I'd be very wary of greater public involvement. Egged on by the press, they will mainly ask for wider roads, free parking and scrapping bus lanes. Rail won't feature very highly in the wish list. I'd rely just as much on transport professionals, academics and case studies from continental cities.

Paul   14/09/2017 at 08:24

If Leeds wants to be considered a serious player in the Northern Powerhouse it needs to stop all this discussion and talk and get out and get something built. What has Leeds achieved - a couple of guided bus lanes. Manchester has a wonderful tram network and extending it, and even Sheffield has had a tram system for decades and now developing a light transit extension (albeit years late).

Jimbo   14/09/2017 at 10:11

I may be missing something here, but it sounds like this report was written by the people who have caused the problem - hardly an untainted view then. What they should do is find a similar city elsewhere who has implemented a successful approach, and copy it. The people who work for Leeds City Council do not know better than everyone else, so swallow your pride and get some results.

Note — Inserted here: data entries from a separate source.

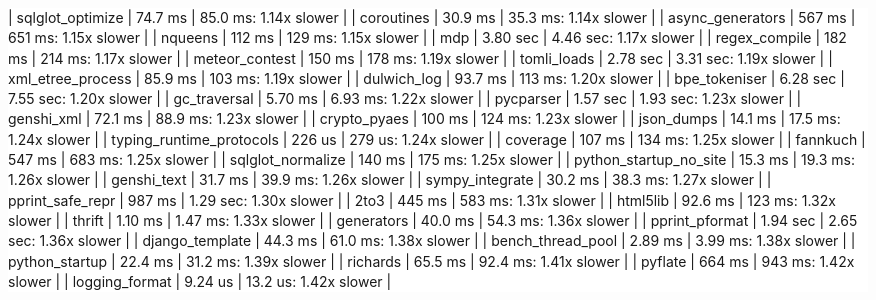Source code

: | sqlglot_optimize           | 74.7 ms                                                      | 85.0 ms: 1.14x slower                                                  |
| coroutines                 | 30.9 ms                                                      | 35.3 ms: 1.14x slower                                                  |
| async_generators           | 567 ms                                                       | 651 ms: 1.15x slower                                                   |
| nqueens                    | 112 ms                                                       | 129 ms: 1.15x slower                                                   |
| mdp                        | 3.80 sec                                                     | 4.46 sec: 1.17x slower                                                 |
| regex_compile              | 182 ms                                                       | 214 ms: 1.17x slower                                                   |
| meteor_contest             | 150 ms                                                       | 178 ms: 1.19x slower                                                   |
| tomli_loads                | 2.78 sec                                                     | 3.31 sec: 1.19x slower                                                 |
| xml_etree_process          | 85.9 ms                                                      | 103 ms: 1.19x slower                                                   |
| dulwich_log                | 93.7 ms                                                      | 113 ms: 1.20x slower                                                   |
| bpe_tokeniser              | 6.28 sec                                                     | 7.55 sec: 1.20x slower                                                 |
| gc_traversal               | 5.70 ms                                                      | 6.93 ms: 1.22x slower                                                  |
| pycparser                  | 1.57 sec                                                     | 1.93 sec: 1.23x slower                                                 |
| genshi_xml                 | 72.1 ms                                                      | 88.9 ms: 1.23x slower                                                  |
| crypto_pyaes               | 100 ms                                                       | 124 ms: 1.23x slower                                                   |
| json_dumps                 | 14.1 ms                                                      | 17.5 ms: 1.24x slower                                                  |
| typing_runtime_protocols   | 226 us                                                       | 279 us: 1.24x slower                                                   |
| coverage                   | 107 ms                                                       | 134 ms: 1.25x slower                                                   |
| fannkuch                   | 547 ms                                                       | 683 ms: 1.25x slower                                                   |
| sqlglot_normalize          | 140 ms                                                       | 175 ms: 1.25x slower                                                   |
| python_startup_no_site     | 15.3 ms                                                      | 19.3 ms: 1.26x slower                                                  |
| genshi_text                | 31.7 ms                                                      | 39.9 ms: 1.26x slower                                                  |
| sympy_integrate            | 30.2 ms                                                      | 38.3 ms: 1.27x slower                                                  |
| pprint_safe_repr           | 987 ms                                                       | 1.29 sec: 1.30x slower                                                 |
| 2to3                       | 445 ms                                                       | 583 ms: 1.31x slower                                                   |
| html5lib                   | 92.6 ms                                                      | 123 ms: 1.32x slower                                                   |
| thrift                     | 1.10 ms                                                      | 1.47 ms: 1.33x slower                                                  |
| generators                 | 40.0 ms                                                      | 54.3 ms: 1.36x slower                                                  |
| pprint_pformat             | 1.94 sec                                                     | 2.65 sec: 1.36x slower                                                 |
| django_template            | 44.3 ms                                                      | 61.0 ms: 1.38x slower                                                  |
| bench_thread_pool          | 2.89 ms                                                      | 3.99 ms: 1.38x slower                                                  |
| python_startup             | 22.4 ms                                                      | 31.2 ms: 1.39x slower                                                  |
| richards                   | 65.5 ms                                                      | 92.4 ms: 1.41x slower                                                  |
| pyflate                    | 664 ms                                                       | 943 ms: 1.42x slower                                                   |
| logging_format             | 9.24 us                                                      | 13.2 us: 1.42x slower                                                  |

Barry   29/09/2017 at 11:22

It's infuriating that Leeds has terrible infrastructure and the council aren't vocal or organised enough to affect change. I guarantee the city will start haemorrhaging skilled people if they don't get a rapid transit system off the ground. As a software developer Manchester looks increasingly more attractive. Leeds must become a place where things happen, instead of a place where lessons are learned.